The endive salad ($9) with frisee, marinated goat cheese, roasted pistachios and cranberry-red cabbage vinaigrette is Hilbert’s seasonal riff on last season’s coveted version. The rillettes of salmon were the dark horse of the fall menu, so here’s hoping winter’s duck, cognac and green peppercorn rillettes ($11) with orange, cranberry and ginger relish don’t disappoint. The wild mushroom flatbread ($10) with roasted garlic, Manchego and truffle oil is very good but if you have room for bread, save it for mopping up the curried coconut milk in the lemongrass mussels ($12, or $18 with frites and aioli), the favorite of three mussels variations offered.
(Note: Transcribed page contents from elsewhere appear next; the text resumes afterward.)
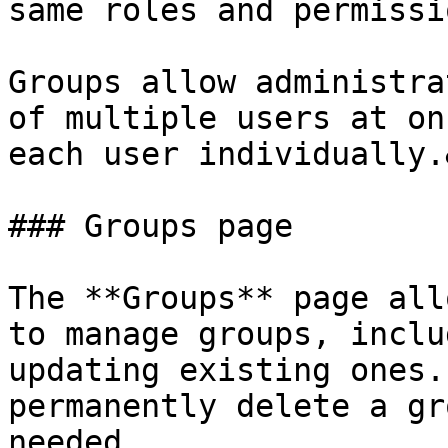
same roles and permissi
Groups allow administra
of multiple users at on
each user individually.
### Groups page

The **Groups** page all
to manage groups, inclu
updating existing ones.
permanently delete a gr
needed.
In addition to moules, there are also three preparations of another bistro classic: steak frites ($25), sauce au poivre, sauce forestière and sauce Cabrales. Hilbert’s signature dishes are the waterzooi ($18), a deliriously good Flemish specialty that means “watery mess,” the salmon scallopine meunière ($18) and Hilbert’s sublime tagine of lamb shank ($20). The wonderful scallops Madagascar ($22) have been rechristened and replated as scallops vanilla ($22). New winter dishes I can’t wait to try include the rabbit dijonaisse ($19) and the Alsatian staple choucroute garnie; here it’s served with grilled pork chop, glazed confit of pork tenderloin, braised pancetta, roasted apples, house-cured choucroute (sauerkraut) and a sauce of mustard oil and Belgian beer.

As with any relationship, I’ll take the good with the lukewarm. For example, I wasn’t sorry to say goodbye to the mushroom bouillabaisse or the curiously inconsistent wok-fired chicken wings, which have been replaced with Flying Piggies ($9): coriander and cilantro braised pork “wings” over curried cauliflower.

I was left largely underwhelmed by the desserts, save for the house-made ice cream, which is invariably superb. In general, the desserts’ components were not integrated and had some structural difficulties. I was flummoxed by the pithivier ($8), but have heard so many others rave about it I feel a second audition is warranted

Now that it’s over, go on: Look at your receipt. Ask to be pinched. Yes, it feels like your birthday and Christmas all rolled up in one, but the numbers are right, and if you don’t feel like you just got away with theft then you must not eat out in Santa Fe very often.

It’s no secret either; walking past the restaurant on a Monday night, I hear the din and burble of voices from within and see people clustered on the patio blowing cold puffs of breath into the frosty air. It’s a beautiful sight.